This aspect of the Next Generation Phenomics for the Tree of Life grant focuses on extracting phenomic information that has already been published in journal articles and books, i.e. legacy taxonomic literature. In order to access this information and compile it into a taxon-character matrix format that can be used for phylogenetic analyses, we are using Natural Language Processing (NLP) approaches to develop programs for use with a diverse range of organisms (taxa), including plants, algae, sponges and microorganisms.
We have developed or are developing a set of tools to generate taxon-character matrix from text descriptions. They are CharaParser, ETC toolkit, MicroPIE, Matrix Converter.
- CharaParser was a desktop application and is now become part of the ETC (Explorer of Taxon Concepts) toolkit.
- ETC toolkit has software tools to create input files, to parse semi-structured morphological descriptions of any taxon group (powered by CharaParser), and to generate/review/edit raw matrices.
- MicroPIE is designed to extract physiological characters from microbial taxonomic descriptions and output a raw matrix with up to 30 characters, including min/max/optimal growth temperature.

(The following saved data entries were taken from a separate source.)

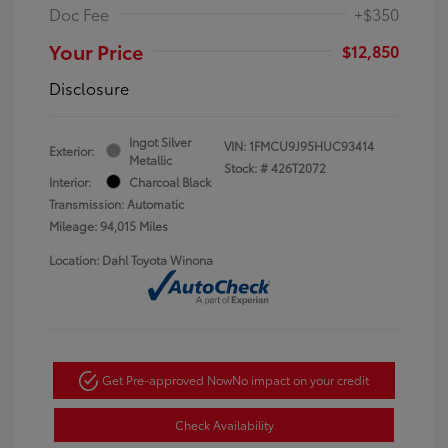
Doc Fee
+$350
Your Price
$12,850
Disclosure
Ingot Silver
VIN:
1FMCU9J95HUC93414
Exterior:
Metallic
Stock: #
426T2072
Interior:
Charcoal Black
Transmission: Automatic
Mileage: 94,015 Miles
Location: Dahl Toyota Winona
Get Pre-approved Now
No impact on your credit
Check Availability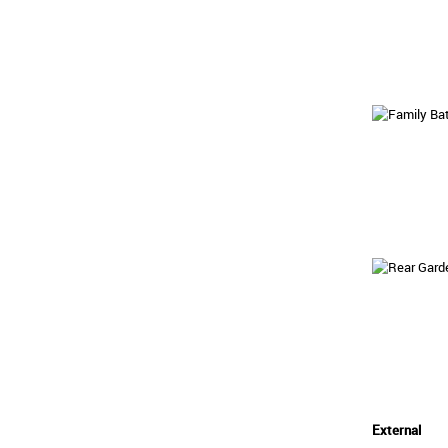
External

It is under development. Users can try out MicroPIE at MicroPIE Demo Site.
- Matrix Converter is a desktop application that converts raw matrices to discrete taxon-character matrices to be used in PAUP, TNT, MrBayes, RAxML, and Mesquite.

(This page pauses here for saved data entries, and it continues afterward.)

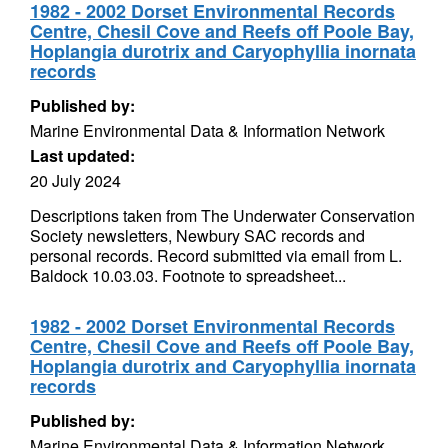
1982 - 2002 Dorset Environmental Records
Centre, Chesil Cove and Reefs off Poole Bay,
Hoplangia durotrix and Caryophyllia inornata
records
Published by:
Marine Environmental Data & Information Network
Last updated:
20 July 2024
Descriptions taken from The Underwater Conservation
Society newsletters, Newbury SAC records and
personal records. Record submitted via email from L.
Baldock 10.03.03. Footnote to spreadsheet...
1982 - 2002 Dorset Environmental Records
Centre, Chesil Cove and Reefs off Poole Bay,
Hoplangia durotrix and Caryophyllia inornata
records
Published by:
Marine Environmental Data & Information Network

- PORO: In collaboration with the NSF-supported Phenotype Research Coordination Network, we created an ontology to describe the anatomy of sponges, (PORO: the Porifera anatomy ontology, http://www.jbiomedsem.com/content/5/1/39). Among other usages, this ontology is now used by ETC/Text Capture to transform taxonomic descriptions of sponges from text monographs into character matrices suitable for phylogenetic analyses.
- MicrO: A hierarchical, logical network of microbial phenomic terms, i.e. a microbial ontology, MicrO, is being constructed. It will be an essential resource for the identification of terms and term synonyms extracted using MicroPIE. MicrO is at https://github.com/carrineblank/MicrO.
We are also combining the crowd-sourcing power of students in microbiology classes to help with testing MicroPIE and ultimately using MicroPIE to aid in the compilation of character matrices for the extensive diversity of Bacterial and Archaeal taxa. We have initiated the Microbial Phenomics Project (https://microbewiki.kenyon.edu/index.php/Microbial_Phenomics_Project) as a collaborative effort with MicrobeWiki (http://microbewiki.kenyon.edu/index.php/MicrobeWiki), a student-edited microbiology resource that provides descriptions of microbes for the public. In Spring 2014 we ran a “friendly competition” between humans and MicroPIE as a way to evaluate the initial MicroPIE program and make improvements. In Spring 2015, we conducted another experiment.
Collaborative work with other AVAToL-sponsored projects
In addition, we are developing NLP methods to extract host-symbiont relationships and other traits related to species interactions from databases such as GenBank. Our goal is to combine our efforts with those of the AVATOL-sponsored Arbor (www.arborworkflows.com) and OpenTree (http://opentree.wikispaces.com) projects to map traits onto phylogenetic trees derived from DNA sequence data. These combined datasets will allow us to quantitatively test, for example, whether specific traits or interactions have co-evolved or whether such traits are correlated with increased diversification rates throughout the evolutionary history of Bacteria and Archaea.